Federal Subsidies for the Housing GSEs
 
before the
Subcommittee on Capital Markets, Insurance,
and Government Sponsored Enterprises
Committee on Financial Services
U.S. House of Representatives
 
May 23, 2001
 
This document is embargoed until 10:00 a.m. (EDT), Wednesday, May 23, 2001. The contents may not be published, transmitted, or otherwise communicated by any print, broadcast, or electronic media before that time.
 

Mr. Chairman and Members of the Subcommittee, I am pleased to present the Congressional Budget Office's latest estimates of the federal subsidy provided to the housing government-sponsored enterprises (GSEs). As you requested, I will also summarize CBO's estimates of the portion of the subsidy that is passed through to borrowers. And I will describe some of the methods that CBO used to arrive at its estimates to make clear the appropriate interpretation--the strengths and limitations--of the analysis.

The federal subsidy to GSEs is unusual in that it is not explicitly appropriated by the Congress in legislation nor does it appear in the budget as outlays. In fact, as Alan Greenspan has noted, the subsidy is largely determined by the GSEs' own actions. Nonetheless, it is real. It represents costs to the American public and is highly valued by recipients.

Mr. Chairman, my testimony and the CBO study on which it is based, Federal Subsidies and the Housing GSEs, makes two major points:

 

THE FUNCTION OF AND SUBSIDY TO THE HOUSING GSEs

Fannie Mae, Freddie Mac, and the Federal Home Loan Banks (FHLBs)--collectively, the housing GSEs--were created to provide liquidity and stability to the home mortgage market, thereby increasing the flow of funds available to mortgage borrowers. The oldest of these enterprises, the FHLBs, were chartered in 1932 to provide short-term loans (called advances) to thrift institutions to stabilize mortgage lending in local credit markets. Fannie Mae was originally created as a wholly owned government corporation in 1938 to buy mortgages, primarily from mortgage bankers, and hold them in its portfolio. Although Fannie Mae was converted into a GSE in 1968, it continued the practice of issuing debt and buying and holding mortgages. Freddie Mac, created in 1970 as part of the Federal Home Loan Bank System, bought mortgages primarily from thrifts. Rather than hold the mortgages in its portfolio, Freddie Mac pooled them, guaranteed the credit risk, and sold interests in the pools to investors--creating mortgage-backed securities.

## [Problem]
According to the testimony above on federal subsidies for the housing GSEs, in what year was Fannie Mae converted into a GSE?

## [Records]
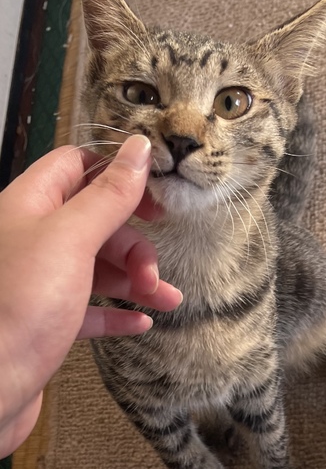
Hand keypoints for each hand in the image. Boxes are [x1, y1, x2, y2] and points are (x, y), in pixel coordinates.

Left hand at [0, 135, 181, 456]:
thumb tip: (139, 147)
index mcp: (30, 205)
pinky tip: (140, 322)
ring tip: (164, 300)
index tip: (153, 200)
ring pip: (96, 266)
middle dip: (131, 243)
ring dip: (133, 279)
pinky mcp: (45, 320)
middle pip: (94, 221)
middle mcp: (31, 238)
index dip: (117, 176)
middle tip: (151, 271)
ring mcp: (38, 281)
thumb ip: (109, 194)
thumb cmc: (18, 308)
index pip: (77, 166)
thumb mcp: (71, 239)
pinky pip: (89, 307)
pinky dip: (116, 311)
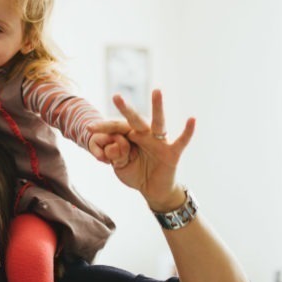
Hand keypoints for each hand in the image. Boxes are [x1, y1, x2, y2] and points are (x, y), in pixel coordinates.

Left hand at [90, 89, 194, 210]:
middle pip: (134, 119)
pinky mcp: (172, 152)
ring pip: (158, 122)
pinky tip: (192, 119)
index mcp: (130, 136)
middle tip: (116, 96)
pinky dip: (188, 131)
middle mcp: (145, 135)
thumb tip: (115, 143)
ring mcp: (159, 142)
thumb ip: (115, 155)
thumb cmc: (136, 173)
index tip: (89, 129)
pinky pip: (181, 140)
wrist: (153, 190)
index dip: (103, 129)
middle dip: (125, 109)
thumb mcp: (120, 165)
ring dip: (157, 106)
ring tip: (157, 91)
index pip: (116, 128)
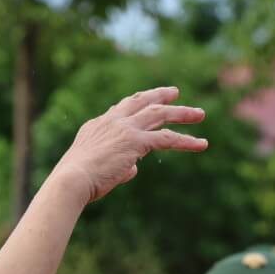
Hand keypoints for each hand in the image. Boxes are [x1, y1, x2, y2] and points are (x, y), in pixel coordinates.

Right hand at [51, 86, 206, 204]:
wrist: (72, 180)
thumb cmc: (79, 181)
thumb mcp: (97, 168)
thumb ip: (119, 166)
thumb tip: (134, 169)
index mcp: (98, 125)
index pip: (121, 108)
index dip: (136, 103)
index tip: (147, 99)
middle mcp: (112, 121)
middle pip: (141, 102)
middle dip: (160, 95)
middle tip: (175, 92)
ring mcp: (125, 129)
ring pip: (159, 114)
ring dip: (181, 113)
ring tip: (200, 114)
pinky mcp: (136, 142)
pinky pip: (167, 138)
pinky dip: (186, 141)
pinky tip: (202, 144)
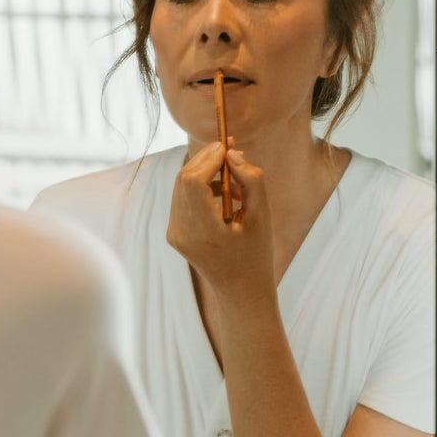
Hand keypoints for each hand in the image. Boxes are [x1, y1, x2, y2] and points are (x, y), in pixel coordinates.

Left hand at [165, 142, 273, 301]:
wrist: (240, 290)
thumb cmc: (256, 253)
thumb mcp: (262, 216)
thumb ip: (251, 180)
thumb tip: (231, 153)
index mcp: (204, 231)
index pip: (193, 181)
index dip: (209, 157)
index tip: (229, 146)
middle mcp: (183, 232)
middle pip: (184, 178)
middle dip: (206, 159)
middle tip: (232, 150)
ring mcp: (175, 234)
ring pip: (181, 185)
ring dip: (205, 173)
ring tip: (237, 185)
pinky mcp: (174, 233)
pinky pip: (182, 197)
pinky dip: (201, 188)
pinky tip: (226, 196)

## [Exercise response]
1968